How does wheelchair tennis differ from able-bodied tennis?
Wheelchair Tennis is still played on a full sized tennis court, using a full height net and full size rackets and tennis balls. Wheelchair tennis follows the same rules as able-bodied tennis, except for the fact that the ball is allowed to bounce twice instead of once. The player must hit the ball before it bounces for a third time. The wheelchair is counted as a part of the body and therefore all the rules which apply to the able-bodied players’ bodies apply to the wheelchair. Wheelchair tennis players can integrate into able-bodied tennis matches with friends and family by participating in so called “One-Up & One-Down” tournaments/matches. If playing in an able-bodied competition or against able-bodied family or friends, able-bodied players have one bounce and wheelchair players simply have two bounces. The full official set of rules can be found on the ITF Wheelchair tennis homepage, whose aim it is, amongst others, to ensure that Wheelchair tennis is perceived as a world class sport and, that the champions of which are equally recognised alongside their able- as well as disable-bodied peers. The current major international tournaments exclusively for wheelchair tennis are the; Wheelchair Tennis Masters, World Team Cup and the Paralympic Games.
The International Tennis Federation (ITF) describes an eligible participant for wheelchair tennis as “Any individual who is medically diagnosed as having a permanent mobility-related disability resulting in a substantial or total loss of function in one or more extremities...”. This therefore includes paraplegics, amputees, quadriplegics (quads/tetraplegics), people with Spina Bifida and people with brittle bones, amongst others. In addition to the Wheelchair Tennis Foundation and other associations, there is an initiative directed towards the implementation and encouragement of deaf tennis players since this is a ‘hidden disability’. The British Deaf Tennis Association and other similar bodies aim to increase and encourage the number of deaf people playing tennis from beginner to international level, and many already enjoy playing successfully at club and competition level.
What are the benefits of starting a wheelchair tennis programme at your club or academy?

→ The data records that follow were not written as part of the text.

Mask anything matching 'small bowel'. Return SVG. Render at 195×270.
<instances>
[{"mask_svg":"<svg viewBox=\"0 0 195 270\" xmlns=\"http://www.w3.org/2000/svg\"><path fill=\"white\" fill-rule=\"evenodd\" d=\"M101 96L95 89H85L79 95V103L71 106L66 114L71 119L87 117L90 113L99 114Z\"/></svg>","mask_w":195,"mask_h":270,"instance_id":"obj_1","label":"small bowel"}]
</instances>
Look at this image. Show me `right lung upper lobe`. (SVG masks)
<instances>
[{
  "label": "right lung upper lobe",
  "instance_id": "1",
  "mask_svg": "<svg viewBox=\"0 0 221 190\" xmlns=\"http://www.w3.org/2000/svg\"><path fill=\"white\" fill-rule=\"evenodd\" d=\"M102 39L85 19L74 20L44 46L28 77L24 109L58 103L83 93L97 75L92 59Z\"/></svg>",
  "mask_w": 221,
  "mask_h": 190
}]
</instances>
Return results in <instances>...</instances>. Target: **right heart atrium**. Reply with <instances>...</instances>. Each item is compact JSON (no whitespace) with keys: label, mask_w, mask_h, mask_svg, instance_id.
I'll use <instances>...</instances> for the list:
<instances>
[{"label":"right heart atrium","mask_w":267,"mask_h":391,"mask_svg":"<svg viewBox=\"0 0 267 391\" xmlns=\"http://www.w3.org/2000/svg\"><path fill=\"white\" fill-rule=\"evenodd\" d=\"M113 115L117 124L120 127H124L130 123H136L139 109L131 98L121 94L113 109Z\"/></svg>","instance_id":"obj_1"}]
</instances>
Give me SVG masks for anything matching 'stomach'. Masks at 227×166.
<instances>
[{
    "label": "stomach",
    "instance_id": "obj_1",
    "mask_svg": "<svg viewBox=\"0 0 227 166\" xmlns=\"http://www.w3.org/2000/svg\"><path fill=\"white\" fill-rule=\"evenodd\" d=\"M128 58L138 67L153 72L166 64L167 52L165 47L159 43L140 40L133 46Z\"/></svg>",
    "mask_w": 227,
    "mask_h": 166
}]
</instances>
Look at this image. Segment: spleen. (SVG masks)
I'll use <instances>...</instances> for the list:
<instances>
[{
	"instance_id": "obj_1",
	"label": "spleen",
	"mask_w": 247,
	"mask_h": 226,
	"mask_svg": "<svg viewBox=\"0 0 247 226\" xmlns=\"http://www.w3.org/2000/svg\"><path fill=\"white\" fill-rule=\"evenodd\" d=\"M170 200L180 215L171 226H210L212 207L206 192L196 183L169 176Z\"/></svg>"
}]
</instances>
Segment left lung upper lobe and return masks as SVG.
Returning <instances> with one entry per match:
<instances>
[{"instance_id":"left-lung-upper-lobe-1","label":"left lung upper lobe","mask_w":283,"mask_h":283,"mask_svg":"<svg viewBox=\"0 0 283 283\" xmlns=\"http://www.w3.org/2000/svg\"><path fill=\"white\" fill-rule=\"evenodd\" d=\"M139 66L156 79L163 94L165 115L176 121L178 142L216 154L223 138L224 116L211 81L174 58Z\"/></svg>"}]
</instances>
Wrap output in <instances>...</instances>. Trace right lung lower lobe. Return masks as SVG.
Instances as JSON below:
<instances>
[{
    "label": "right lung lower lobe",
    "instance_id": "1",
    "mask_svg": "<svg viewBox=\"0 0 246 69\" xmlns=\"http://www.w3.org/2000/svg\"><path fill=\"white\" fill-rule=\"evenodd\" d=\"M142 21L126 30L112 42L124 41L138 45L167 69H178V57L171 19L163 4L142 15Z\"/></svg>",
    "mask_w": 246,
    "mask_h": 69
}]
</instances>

The real message behind the development of Wheelchair Tennis is not just about creating a new sport. Wheelchair tennis helps to promote the erosion of stereotypes, the striving towards the achievement of goals, and community cohesion and development. The fact is that life changes and some changes can be accepted, overcome and turned into something positive. The benefits of implementing a wheelchair tennis programme or any programme which encourages participation of everyone in society are great. In regard to wheelchair tennis: the player, the coach and the tennis club that hosts a program will all benefit from getting involved in wheelchair tennis. The player gets a chance to experience rehabilitative, recreational and competitive benefits. The player certainly benefits from the physical aspects but the psychological benefit, one of risk taking, is experienced in a positive way. Recreational benefits are physical, mental, social and psychological. They can now also choose how seriously they want to participate in the game – whether at club or international competition level. The tennis coach will be forced to develop new ways of producing shots and movement and to test their coaching ability without reference to the standard teaching methods used to coach able-bodied players. Furthermore, the image and prestige of the club or academy will improve and media coverage would increase bringing possible funding opportunities that would not otherwise be available.